What is asked:
Answer these questions using the letter about the former boyfriend.
(a) For how many years did the writer date the college sweetheart?
(b) How much time has passed since he moved away and ended the relationship?
(c) How often does the ex contact the writer?

Source document:
╔══

I have a bit of a situation right now. My college sweetheart whom I have dated for the past 5 years decided to move out of town. On that account, he decided to break off the relationship with me because he says that he is not ready to be in a relationship right now, but wouldn’t mind to come back with me once he’s ready (which is according to him in the next 5 years – after he has finished fooling around). It has now been a year and a half, and during that time, I have been dating this new guy who I really like. However, I find myself being emotionally unavailable for this guy because somehow I’m still hung up on my ex as I have this image that he will come back to me in the future. My ex basically keeps me on a leash – he’s not my boyfriend but he contacts me every day and knowing that I love him, it’s hard not to resist. The guy I am dating now doesn’t know of this situation and my ex also doesn’t know that I am dating someone else. It’s hard for me to make a decision on who I should commit to. My ex asks if I want to come back with him – but I’m worried that due to his past behavior (non-committal behavior) that he will just end up breaking my heart again and again just like before. But at the same time, I feel that I’m not available for this new guy and I feel that I am cheating on him. Can you help shine a light in my love life?

╚══

Record list:
╔══

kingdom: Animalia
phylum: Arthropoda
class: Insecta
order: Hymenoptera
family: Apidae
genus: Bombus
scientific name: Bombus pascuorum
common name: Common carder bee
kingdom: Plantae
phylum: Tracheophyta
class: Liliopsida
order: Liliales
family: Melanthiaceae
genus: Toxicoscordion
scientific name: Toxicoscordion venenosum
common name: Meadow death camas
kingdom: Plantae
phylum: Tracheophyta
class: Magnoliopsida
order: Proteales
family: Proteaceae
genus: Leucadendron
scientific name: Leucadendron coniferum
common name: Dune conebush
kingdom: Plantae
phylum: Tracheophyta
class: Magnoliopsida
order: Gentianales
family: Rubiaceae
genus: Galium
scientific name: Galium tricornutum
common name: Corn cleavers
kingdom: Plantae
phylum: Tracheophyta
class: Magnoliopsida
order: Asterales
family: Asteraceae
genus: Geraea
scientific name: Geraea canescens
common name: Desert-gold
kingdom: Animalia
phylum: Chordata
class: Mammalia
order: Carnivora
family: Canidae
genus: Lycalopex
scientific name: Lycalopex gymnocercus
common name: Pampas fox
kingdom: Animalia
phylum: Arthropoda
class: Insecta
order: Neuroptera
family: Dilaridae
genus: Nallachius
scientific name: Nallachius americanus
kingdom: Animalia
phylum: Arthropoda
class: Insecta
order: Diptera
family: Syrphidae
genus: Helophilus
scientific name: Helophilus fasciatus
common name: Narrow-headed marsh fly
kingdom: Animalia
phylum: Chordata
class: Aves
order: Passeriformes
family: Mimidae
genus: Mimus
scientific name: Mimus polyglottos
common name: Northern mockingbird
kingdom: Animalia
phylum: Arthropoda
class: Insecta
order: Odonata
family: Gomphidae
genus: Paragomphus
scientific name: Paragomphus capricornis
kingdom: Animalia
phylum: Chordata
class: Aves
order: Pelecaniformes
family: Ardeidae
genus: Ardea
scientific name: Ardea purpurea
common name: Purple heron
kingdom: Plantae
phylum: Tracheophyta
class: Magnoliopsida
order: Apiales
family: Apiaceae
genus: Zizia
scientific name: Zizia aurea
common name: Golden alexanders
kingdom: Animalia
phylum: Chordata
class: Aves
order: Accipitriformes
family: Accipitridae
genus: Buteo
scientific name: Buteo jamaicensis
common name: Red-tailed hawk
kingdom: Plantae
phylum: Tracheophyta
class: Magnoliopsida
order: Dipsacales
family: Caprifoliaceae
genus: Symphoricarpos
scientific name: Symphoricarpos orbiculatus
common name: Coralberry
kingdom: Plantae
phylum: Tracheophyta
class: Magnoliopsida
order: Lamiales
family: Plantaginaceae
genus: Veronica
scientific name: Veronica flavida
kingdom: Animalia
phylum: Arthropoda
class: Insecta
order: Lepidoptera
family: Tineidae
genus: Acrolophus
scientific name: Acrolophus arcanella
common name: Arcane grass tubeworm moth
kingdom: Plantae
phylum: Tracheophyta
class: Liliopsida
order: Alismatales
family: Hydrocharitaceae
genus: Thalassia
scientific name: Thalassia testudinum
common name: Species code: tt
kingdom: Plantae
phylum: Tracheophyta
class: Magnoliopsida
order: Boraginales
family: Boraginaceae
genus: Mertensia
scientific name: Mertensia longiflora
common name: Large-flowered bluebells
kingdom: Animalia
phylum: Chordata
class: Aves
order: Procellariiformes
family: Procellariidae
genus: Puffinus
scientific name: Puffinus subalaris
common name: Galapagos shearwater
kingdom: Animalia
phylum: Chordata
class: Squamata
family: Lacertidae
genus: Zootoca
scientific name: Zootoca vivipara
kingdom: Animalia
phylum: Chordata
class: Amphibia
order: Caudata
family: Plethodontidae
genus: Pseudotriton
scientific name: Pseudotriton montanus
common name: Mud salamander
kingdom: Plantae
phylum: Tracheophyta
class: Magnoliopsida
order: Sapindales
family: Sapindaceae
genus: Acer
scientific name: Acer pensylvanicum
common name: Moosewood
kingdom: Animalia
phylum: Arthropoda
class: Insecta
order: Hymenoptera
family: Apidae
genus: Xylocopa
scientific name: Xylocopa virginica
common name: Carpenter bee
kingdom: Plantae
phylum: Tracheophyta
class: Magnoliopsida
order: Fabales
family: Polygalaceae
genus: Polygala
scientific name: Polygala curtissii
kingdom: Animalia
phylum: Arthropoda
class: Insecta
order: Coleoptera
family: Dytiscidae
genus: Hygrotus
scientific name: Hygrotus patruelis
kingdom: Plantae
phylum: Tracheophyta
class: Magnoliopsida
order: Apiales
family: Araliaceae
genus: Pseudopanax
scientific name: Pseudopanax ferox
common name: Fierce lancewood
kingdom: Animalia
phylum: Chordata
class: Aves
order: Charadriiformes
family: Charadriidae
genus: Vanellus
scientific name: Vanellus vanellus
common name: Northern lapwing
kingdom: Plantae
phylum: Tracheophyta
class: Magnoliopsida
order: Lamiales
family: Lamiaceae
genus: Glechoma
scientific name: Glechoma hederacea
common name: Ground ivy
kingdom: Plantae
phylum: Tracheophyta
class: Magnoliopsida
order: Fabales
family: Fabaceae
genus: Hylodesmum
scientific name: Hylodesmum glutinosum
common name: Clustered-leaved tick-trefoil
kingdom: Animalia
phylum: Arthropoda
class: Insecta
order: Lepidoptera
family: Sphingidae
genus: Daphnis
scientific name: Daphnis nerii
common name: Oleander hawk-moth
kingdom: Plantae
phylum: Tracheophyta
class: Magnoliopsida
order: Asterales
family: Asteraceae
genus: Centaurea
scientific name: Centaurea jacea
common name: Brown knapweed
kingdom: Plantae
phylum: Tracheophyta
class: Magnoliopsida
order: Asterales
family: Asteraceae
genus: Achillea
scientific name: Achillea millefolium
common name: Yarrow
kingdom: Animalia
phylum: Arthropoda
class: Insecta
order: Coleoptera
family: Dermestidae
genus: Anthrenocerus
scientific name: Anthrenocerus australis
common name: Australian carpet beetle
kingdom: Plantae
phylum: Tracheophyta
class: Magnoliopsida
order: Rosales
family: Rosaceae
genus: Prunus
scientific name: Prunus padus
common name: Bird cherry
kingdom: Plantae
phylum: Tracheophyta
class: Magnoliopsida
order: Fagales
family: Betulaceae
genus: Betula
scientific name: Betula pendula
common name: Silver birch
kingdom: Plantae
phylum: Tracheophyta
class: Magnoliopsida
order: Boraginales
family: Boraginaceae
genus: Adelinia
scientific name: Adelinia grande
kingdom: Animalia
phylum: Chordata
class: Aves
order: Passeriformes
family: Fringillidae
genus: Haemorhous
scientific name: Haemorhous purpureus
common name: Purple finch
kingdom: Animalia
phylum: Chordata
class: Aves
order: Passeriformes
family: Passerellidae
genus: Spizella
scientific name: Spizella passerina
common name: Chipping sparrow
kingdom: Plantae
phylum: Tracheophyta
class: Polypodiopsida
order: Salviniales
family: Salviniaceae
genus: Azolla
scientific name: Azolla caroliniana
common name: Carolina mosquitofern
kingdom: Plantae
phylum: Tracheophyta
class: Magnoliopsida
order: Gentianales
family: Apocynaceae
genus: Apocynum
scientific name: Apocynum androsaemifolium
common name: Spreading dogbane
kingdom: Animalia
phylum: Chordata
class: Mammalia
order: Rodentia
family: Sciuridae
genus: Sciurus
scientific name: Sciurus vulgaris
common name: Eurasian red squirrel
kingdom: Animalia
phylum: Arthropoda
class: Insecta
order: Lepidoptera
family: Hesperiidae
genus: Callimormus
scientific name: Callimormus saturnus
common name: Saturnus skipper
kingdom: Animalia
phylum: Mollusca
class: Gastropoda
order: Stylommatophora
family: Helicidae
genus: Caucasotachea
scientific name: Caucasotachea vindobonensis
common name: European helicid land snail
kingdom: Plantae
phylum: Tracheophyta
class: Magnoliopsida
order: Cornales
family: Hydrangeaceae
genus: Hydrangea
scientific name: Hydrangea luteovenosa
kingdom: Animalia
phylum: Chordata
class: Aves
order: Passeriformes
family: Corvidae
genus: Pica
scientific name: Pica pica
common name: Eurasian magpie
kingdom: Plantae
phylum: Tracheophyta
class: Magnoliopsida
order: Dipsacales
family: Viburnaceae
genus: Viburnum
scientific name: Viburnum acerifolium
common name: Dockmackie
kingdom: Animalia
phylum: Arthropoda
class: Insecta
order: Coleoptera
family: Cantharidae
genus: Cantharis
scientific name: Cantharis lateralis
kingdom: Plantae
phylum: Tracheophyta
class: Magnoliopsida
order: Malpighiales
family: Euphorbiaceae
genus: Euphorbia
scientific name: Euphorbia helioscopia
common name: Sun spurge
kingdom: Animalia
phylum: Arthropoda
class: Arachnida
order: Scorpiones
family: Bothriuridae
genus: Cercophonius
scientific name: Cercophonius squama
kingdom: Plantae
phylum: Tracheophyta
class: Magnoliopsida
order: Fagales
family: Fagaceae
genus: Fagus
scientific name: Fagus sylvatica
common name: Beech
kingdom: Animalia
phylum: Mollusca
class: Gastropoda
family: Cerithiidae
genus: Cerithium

╚══

Answer:
(a) 5 years
(b) A year and a half
(c) Every day